N783Y mutation led to phosphorylation changes at synapse. (A and B) Top20 Gene Ontology (GO) cellular component (CC) (A) and biological process (BP) (B) annotations for the DEPs in Mut/WT comparison. (C) Venn diagram of quantified DEPs (Left) and phosphoproteins (Right) overlapped with previously identified total (Upper) and cycling (Lower) synaptic phosphopeptides and phosphoproteins. (D) Heatmap profile of changes of SNIPPs in the phosphorylation state (Left panel) and total protein abundance (Right panel) in two comparisons. (E) Mean phosphorylation changes of SNIPPs in two animal models. (F) Representative immunoblots using indicated antibodies with the forebrain lysate collected from WT and Mut mice. (G) Quantified results for (F).
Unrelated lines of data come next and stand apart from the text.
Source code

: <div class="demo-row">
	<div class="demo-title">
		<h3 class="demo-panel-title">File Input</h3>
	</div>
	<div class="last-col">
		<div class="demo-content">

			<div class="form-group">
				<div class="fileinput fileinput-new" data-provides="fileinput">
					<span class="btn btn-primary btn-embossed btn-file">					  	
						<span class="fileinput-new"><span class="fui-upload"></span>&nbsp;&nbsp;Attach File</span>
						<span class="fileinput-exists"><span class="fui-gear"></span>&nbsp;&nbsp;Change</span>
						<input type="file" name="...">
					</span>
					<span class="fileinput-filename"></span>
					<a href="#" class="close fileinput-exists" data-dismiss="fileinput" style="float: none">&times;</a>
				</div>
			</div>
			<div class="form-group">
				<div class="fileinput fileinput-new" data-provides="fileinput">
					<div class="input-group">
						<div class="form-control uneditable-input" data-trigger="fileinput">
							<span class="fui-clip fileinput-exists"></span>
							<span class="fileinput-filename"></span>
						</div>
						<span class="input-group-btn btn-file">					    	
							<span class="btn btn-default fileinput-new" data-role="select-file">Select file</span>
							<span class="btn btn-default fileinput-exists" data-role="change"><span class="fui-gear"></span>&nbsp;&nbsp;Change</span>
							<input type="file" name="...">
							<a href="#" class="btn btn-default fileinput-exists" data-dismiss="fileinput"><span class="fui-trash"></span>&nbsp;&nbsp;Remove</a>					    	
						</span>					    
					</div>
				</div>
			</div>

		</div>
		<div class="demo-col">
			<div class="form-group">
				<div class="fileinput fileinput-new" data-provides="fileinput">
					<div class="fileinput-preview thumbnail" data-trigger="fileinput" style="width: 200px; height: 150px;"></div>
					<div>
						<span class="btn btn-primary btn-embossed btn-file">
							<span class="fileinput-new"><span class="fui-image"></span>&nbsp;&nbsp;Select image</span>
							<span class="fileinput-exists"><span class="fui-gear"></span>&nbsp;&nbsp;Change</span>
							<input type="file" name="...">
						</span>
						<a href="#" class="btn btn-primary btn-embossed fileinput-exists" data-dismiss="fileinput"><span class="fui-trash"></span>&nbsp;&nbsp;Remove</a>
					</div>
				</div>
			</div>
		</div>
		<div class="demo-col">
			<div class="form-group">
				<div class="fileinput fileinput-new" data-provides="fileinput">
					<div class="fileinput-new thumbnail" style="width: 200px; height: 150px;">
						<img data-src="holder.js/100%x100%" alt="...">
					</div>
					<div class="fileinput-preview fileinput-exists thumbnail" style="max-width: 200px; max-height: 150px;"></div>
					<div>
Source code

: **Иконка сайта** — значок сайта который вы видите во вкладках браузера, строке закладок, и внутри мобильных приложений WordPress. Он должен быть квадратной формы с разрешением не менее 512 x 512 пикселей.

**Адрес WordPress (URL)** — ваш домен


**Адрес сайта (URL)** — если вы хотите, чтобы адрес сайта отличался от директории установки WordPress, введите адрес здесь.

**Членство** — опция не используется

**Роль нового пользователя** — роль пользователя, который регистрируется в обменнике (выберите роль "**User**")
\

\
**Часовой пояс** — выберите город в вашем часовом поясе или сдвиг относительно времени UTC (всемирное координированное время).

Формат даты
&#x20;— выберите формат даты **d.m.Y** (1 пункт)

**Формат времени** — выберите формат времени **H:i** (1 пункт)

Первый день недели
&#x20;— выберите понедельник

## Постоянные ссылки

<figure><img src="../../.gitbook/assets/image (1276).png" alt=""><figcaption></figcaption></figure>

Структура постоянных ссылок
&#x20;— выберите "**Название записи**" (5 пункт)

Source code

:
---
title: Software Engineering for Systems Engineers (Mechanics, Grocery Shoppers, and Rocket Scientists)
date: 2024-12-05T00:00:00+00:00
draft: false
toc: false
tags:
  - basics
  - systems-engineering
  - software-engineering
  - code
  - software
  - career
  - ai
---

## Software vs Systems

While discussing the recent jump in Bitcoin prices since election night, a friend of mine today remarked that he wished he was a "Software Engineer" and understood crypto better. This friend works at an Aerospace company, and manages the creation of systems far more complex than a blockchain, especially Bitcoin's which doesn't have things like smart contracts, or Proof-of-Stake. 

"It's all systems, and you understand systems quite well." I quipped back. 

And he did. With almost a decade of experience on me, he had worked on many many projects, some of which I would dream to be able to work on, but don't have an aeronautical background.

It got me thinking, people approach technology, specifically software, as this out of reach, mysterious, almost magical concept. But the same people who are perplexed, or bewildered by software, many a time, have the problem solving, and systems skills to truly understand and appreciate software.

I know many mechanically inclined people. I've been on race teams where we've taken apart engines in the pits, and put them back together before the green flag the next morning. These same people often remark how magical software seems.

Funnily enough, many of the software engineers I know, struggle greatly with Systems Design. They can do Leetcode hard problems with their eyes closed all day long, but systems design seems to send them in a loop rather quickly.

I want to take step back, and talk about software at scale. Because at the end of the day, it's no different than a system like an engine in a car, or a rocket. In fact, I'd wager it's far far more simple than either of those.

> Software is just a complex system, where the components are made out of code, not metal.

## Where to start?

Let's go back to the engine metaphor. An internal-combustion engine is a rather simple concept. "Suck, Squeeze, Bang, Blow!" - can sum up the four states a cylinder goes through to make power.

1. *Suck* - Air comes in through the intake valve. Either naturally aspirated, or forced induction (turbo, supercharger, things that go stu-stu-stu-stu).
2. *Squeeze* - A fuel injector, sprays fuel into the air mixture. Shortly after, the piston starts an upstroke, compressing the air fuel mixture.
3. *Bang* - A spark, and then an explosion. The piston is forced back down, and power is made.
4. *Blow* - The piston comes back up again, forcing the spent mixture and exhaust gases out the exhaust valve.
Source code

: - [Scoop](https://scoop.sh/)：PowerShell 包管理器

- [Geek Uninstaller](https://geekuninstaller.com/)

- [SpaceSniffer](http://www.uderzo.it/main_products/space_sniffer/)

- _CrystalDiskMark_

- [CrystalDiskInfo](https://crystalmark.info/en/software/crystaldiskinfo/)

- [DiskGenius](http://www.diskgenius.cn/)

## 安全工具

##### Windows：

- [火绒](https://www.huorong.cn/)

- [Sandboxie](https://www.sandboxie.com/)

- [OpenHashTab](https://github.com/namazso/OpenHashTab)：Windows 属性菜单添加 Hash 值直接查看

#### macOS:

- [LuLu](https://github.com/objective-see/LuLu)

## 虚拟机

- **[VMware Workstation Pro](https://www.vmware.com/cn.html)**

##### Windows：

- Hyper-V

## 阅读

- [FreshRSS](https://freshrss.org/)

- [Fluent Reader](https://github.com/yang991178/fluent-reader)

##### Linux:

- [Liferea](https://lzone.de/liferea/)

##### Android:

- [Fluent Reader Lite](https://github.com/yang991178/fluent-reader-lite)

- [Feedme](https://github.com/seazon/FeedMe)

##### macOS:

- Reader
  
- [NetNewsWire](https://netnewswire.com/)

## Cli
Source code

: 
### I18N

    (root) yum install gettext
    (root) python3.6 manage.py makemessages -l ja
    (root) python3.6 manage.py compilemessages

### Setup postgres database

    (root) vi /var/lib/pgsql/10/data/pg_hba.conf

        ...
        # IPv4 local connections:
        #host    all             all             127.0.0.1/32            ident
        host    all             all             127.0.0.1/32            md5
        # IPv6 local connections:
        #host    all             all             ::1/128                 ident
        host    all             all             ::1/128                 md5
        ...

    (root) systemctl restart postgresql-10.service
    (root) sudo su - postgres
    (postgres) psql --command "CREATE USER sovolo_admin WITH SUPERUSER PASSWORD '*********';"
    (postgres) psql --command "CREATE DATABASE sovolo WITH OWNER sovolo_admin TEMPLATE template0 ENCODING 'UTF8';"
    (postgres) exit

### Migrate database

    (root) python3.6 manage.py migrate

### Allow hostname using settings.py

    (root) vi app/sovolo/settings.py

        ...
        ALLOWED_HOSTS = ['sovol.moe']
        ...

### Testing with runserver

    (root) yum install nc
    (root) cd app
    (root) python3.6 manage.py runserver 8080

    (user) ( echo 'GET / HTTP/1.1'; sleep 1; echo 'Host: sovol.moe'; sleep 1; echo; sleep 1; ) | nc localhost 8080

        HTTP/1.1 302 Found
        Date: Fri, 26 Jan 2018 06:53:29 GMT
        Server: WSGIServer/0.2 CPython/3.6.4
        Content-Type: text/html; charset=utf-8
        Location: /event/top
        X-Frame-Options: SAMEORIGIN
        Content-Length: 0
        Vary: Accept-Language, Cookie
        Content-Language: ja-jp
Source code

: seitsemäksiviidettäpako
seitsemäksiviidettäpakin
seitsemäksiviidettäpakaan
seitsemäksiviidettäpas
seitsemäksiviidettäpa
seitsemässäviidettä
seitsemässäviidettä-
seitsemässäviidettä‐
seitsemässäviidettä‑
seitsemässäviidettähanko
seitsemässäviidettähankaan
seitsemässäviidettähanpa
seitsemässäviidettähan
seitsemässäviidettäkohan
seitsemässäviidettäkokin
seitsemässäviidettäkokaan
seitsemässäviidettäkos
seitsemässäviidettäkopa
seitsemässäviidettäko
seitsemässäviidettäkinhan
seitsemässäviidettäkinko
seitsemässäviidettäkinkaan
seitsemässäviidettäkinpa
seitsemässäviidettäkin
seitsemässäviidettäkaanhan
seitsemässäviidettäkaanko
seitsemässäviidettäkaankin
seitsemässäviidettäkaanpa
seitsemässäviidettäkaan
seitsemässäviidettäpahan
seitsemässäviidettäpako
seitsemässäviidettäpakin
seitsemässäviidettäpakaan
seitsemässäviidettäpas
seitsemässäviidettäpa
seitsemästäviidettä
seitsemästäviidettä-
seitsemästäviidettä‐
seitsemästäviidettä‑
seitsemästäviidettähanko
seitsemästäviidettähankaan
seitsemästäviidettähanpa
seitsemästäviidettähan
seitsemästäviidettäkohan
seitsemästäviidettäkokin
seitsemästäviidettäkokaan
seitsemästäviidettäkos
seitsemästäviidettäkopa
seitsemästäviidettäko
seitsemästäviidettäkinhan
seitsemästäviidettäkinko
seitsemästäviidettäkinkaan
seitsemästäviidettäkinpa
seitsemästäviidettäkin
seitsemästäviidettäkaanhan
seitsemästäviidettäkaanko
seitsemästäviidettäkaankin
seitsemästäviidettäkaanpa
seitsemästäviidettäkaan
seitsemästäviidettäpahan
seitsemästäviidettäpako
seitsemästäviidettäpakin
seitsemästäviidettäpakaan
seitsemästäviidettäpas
Mut/WT: Sik3^NY/NY vs. WT; Slp/WT: Sik3^Sleepy/+ vs. WT. n.s. not significant, **P < 0.01. Chi square test (E), unpaired t test (G).

Fig. 6.

N783Y mutation led to phosphorylation changes of kinases. (A and B) Volcano plot showing changes of all putative kinases in phosphoproteome (A) and proteome (B) in the Sik3^NY/NY (Mut)/WT group. (C) Enrichment results of kinase–substrate relationships were organized and visualized in a chord plot. The most enriched kinases were shown on the Right (red rings), while the substrates were displayed on the Left (green rings). Every colored chord represents the kinase–substrate relationship originated from one kinase. (D) KSEA enrichment in the Mut/WT group. (E) Representative immunoblots using antibody against phospho-PKA in the forebrain lysate from Sik3^WT and Sik3^NY/NY mice. (F) Quantified results for (E). (G) Same as (E) except antibody against phospho-MAPK substrate motif was used. (H) Quantified results for (G). *P < 0.05, unpaired t test.